:: Data for processing ::
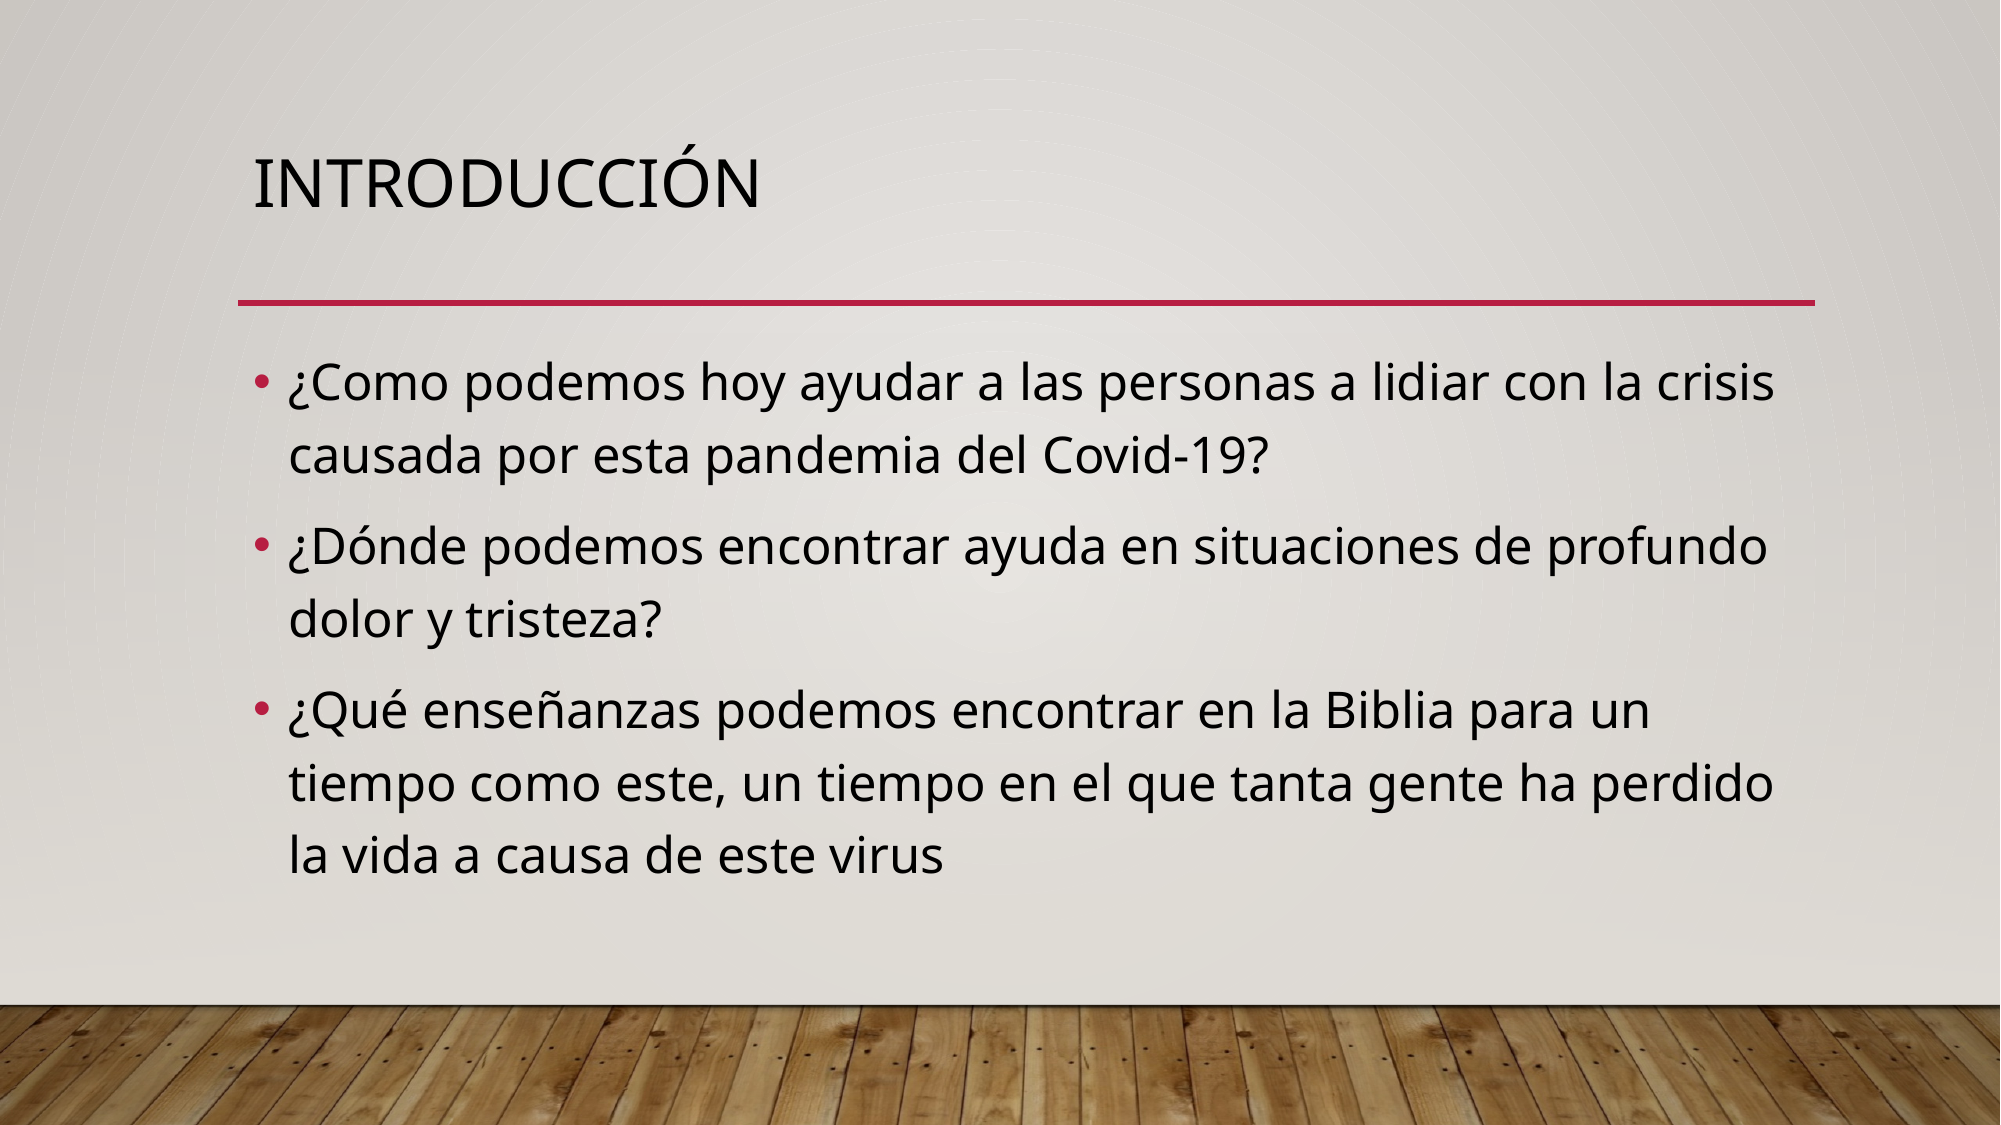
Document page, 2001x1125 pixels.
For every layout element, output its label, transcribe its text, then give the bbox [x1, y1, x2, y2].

list ¿Como podemos hoy ayudar a las personas a lidiar con la crisis causada por esta pandemia del Covid-19? ¿Dónde podemos encontrar ayuda en situaciones de profundo dolor y tristeza? ¿Qué enseñanzas podemos encontrar en la Biblia para un tiempo como este, un tiempo en el que tanta gente ha perdido la vida a causa de este virus [238, 330, 1814, 897]
picture [0, 1005, 2000, 1125]
title introducciÓn [238, 142, 1814, 315]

:: What you need to do ::
Copy all the entries above exactly as they stand, except for the pictures.

:: Solved exercise ::
Document page, 2001x1125 pixels.
For every layout element, output its label, transcribe its text, then give the bbox [x1, y1, x2, y2].

list ¿Como podemos hoy ayudar a las personas a lidiar con la crisis causada por esta pandemia del Covid-19? ¿Dónde podemos encontrar ayuda en situaciones de profundo dolor y tristeza? ¿Qué enseñanzas podemos encontrar en la Biblia para un tiempo como este, un tiempo en el que tanta gente ha perdido la vida a causa de este virus [238, 330, 1814, 897]
picture [0, 1005, 2000, 1125]
title introducciÓn [238, 142, 1814, 315]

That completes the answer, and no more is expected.